Ce chapitre tend à démontrer que les interactions sociales et culturelles au sein de la maison romaine reposaient sur une métaphore globale liée au concept du sanctuaire. La maison en tant que sanctuaire garantissait, d’une part, la sécurité de ses habitants et, d’autre part, une considération respectueuse de la part des visiteurs. Ces fonctions étaient assurées par un assemblage complexe de motifs à prétention apotropaïque et cathartique, déclinées dès l’entrée sous de multiples formes : médaillons ornés d’un lion, peintures murales de victoires ailées et mosaïques de sol où figuraient, entre autres, des chiens de garde ou des ancres de navires. D’autres références métaphoriques au sanctuaire faisaient partie intégrante des sanctuaires domestiques (lararia) (fig. 1), des portraits des ancêtres, (imagines clipeatae) (fig. 2), des pièces à vocation de sanctuaire (sacraria) (fig. 3), des jardins entourés de murs (paradeisoi) (fig. 4), des bassins sacrés (nymphaeum) (fig. 5) et enfin, avec une richesse des plus foisonnantes, des pièces dotées de peintures murales illustrant des divinités, des mythes ou des sanctuaires (fig. 6). Ce milieu hautement fétichiste tenait lieu de portail vers un monde métaphysique, peuplé d’un éventail impressionnant de dieux, de divinités, de héros et d’ancêtres familiaux, tous invoqués régulièrement pour protéger et assister la maison ainsi que ses occupants.

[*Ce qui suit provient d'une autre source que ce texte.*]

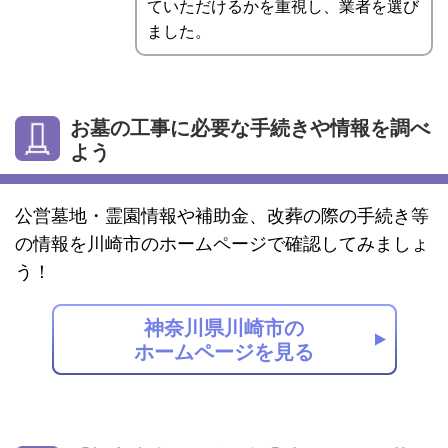
ていただけるかを重視し、業者を選び
ました。
お墓の工事に必要な手続きや情報を調べ
よう
公営墓地・霊園情報や補助金、改葬の際の手続き等
の情報を川崎市のホームページで確認してみましょ
う！
神奈川県川崎市の
ホームページを見る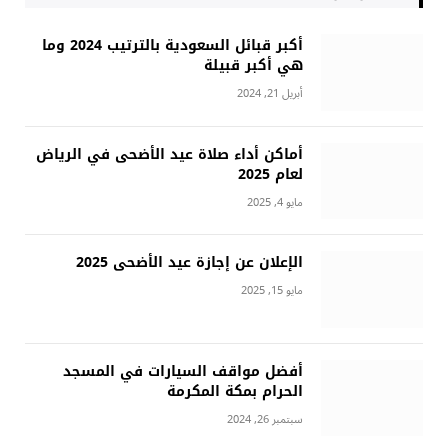
أكبر قبائل السعودية بالترتيب 2024 وما
هي أكبر قبيلة
أبريل 21, 2024
أماكن أداء صلاة عيد الأضحى في الرياض
لعام 2025
مايو 4, 2025
الإعلان عن إجازة عيد الأضحى 2025
مايو 15, 2025
أفضل مواقف السيارات في المسجد
الحرام بمكة المكرمة
سبتمبر 26, 2024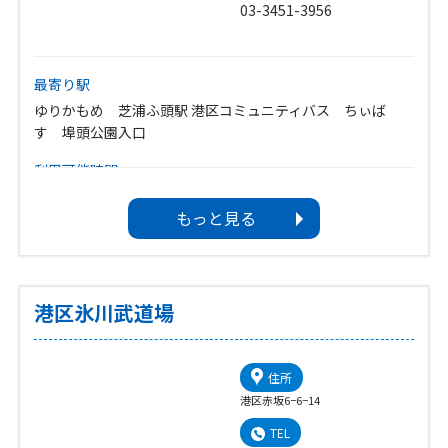
03-3451-3956
最寄り駅
ゆりかもめ 芝浦ふ頭駅 港区コミュニティバス ちぃば
す 埠頭公園入口
利用可能時間
8:00〜20:00 ※時期により変わります。
もっと見る
休館日
12月31日〜1月3日
港区氷川武道場
住所
港区赤坂6−6−14
TEL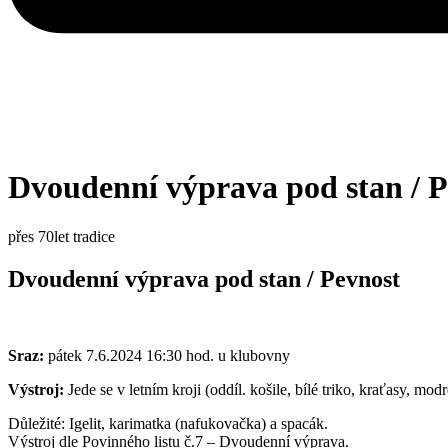
Dvoudenní výprava pod stan / P
přes 70let tradice
Dvoudenní výprava pod stan / Pevnost
Sraz:
pátek 7.6.2024 16:30 hod. u klubovny
Výstroj:
Jede se v letním kroji (oddíl. košile, bílé triko, kraťasy, mo
Důležité: Igelit, karimatka (nafukovačka) a spacák.
Výstroj dle Povinného listu č.7 – Dvoudenní výprava.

Si les fonctions apotropaïque et eschatologique des éléments susmentionnés sont comprises, du moins en partie, l’utilisation de la peinture murale pour remplir une fonction similaire dans un contexte domestique reste largement méconnue. Ce contraste est attribuable à une association radicale des peintures, bien après leur découverte, au concept de décoration, ainsi qu’à des tendances postchrétiennes qui envisageaient l’église, et non la maison, comme lieu de culte principal. À l’inverse, dans la culture païenne, la maison se devait d’être un milieu spirituellement chargé et, dès lors, un habitat à la fois cathartique et protégé. Dans la maison romaine, ce but a été atteint avant tout grâce à des techniques picturales parmi les plus sophistiquées jamais inventées. Les artistes qui les ont élaborées sont parvenus à créer une transition mentale fluide entre l’espace de l’architecture et celui de l’illusion, inégalée jusqu’à l’émergence de la réalité virtuelle créé par l'ordinateur deux mille ans plus tard.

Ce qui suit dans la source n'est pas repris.